= Beginning of Section =

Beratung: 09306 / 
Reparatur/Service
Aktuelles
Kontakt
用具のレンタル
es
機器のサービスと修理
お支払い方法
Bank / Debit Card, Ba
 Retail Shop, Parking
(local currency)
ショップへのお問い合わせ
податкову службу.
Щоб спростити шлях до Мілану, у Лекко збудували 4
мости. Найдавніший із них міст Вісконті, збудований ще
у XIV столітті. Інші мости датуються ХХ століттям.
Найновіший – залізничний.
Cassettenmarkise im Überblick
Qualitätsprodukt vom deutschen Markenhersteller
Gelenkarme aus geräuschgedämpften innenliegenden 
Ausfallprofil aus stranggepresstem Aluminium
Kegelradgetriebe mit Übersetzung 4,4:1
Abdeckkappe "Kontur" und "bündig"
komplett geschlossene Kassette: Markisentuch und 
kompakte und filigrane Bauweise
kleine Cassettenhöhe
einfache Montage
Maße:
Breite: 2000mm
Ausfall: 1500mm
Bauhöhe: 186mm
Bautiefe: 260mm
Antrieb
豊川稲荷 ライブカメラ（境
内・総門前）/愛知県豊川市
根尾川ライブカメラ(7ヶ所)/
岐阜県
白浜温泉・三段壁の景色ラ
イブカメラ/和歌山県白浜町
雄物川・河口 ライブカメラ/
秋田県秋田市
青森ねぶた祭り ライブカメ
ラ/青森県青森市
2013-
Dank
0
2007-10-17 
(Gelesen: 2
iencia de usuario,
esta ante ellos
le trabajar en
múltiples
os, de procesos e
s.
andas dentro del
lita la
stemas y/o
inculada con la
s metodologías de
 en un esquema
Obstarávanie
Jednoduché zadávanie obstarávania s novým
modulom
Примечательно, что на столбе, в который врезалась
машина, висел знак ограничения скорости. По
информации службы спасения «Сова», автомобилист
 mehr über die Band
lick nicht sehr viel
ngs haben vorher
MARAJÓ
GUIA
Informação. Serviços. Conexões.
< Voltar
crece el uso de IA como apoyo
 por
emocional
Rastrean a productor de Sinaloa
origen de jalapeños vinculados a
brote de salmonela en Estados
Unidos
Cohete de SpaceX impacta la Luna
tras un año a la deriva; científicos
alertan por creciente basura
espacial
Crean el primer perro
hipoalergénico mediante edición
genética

= End of Section =

_Activity:_ Reproduce verbatim the lines of the items from the very first line through the line containing "Breite: 2000mm", including both.

_Reply:_
Beratung: 09306 / 
Reparatur/Service
Aktuelles
Kontakt
用具のレンタル
es
機器のサービスと修理
お支払い方法
Bank / Debit Card, Ba
 Retail Shop, Parking
(local currency)
ショップへのお問い合わせ
податкову службу.
Щоб спростити шлях до Мілану, у Лекко збудували 4
мости. Найдавніший із них міст Вісконті, збудований ще
у XIV столітті. Інші мости датуються ХХ століттям.
Найновіший – залізничний.
Cassettenmarkise im Überblick
Qualitätsprodukt vom deutschen Markenhersteller
Gelenkarme aus geräuschgedämpften innenliegenden 
Ausfallprofil aus stranggepresstem Aluminium
Kegelradgetriebe mit Übersetzung 4,4:1
Abdeckkappe "Kontur" und "bündig"
komplett geschlossene Kassette: Markisentuch und 
kompakte und filigrane Bauweise
kleine Cassettenhöhe
einfache Montage
Maße:
Breite: 2000mm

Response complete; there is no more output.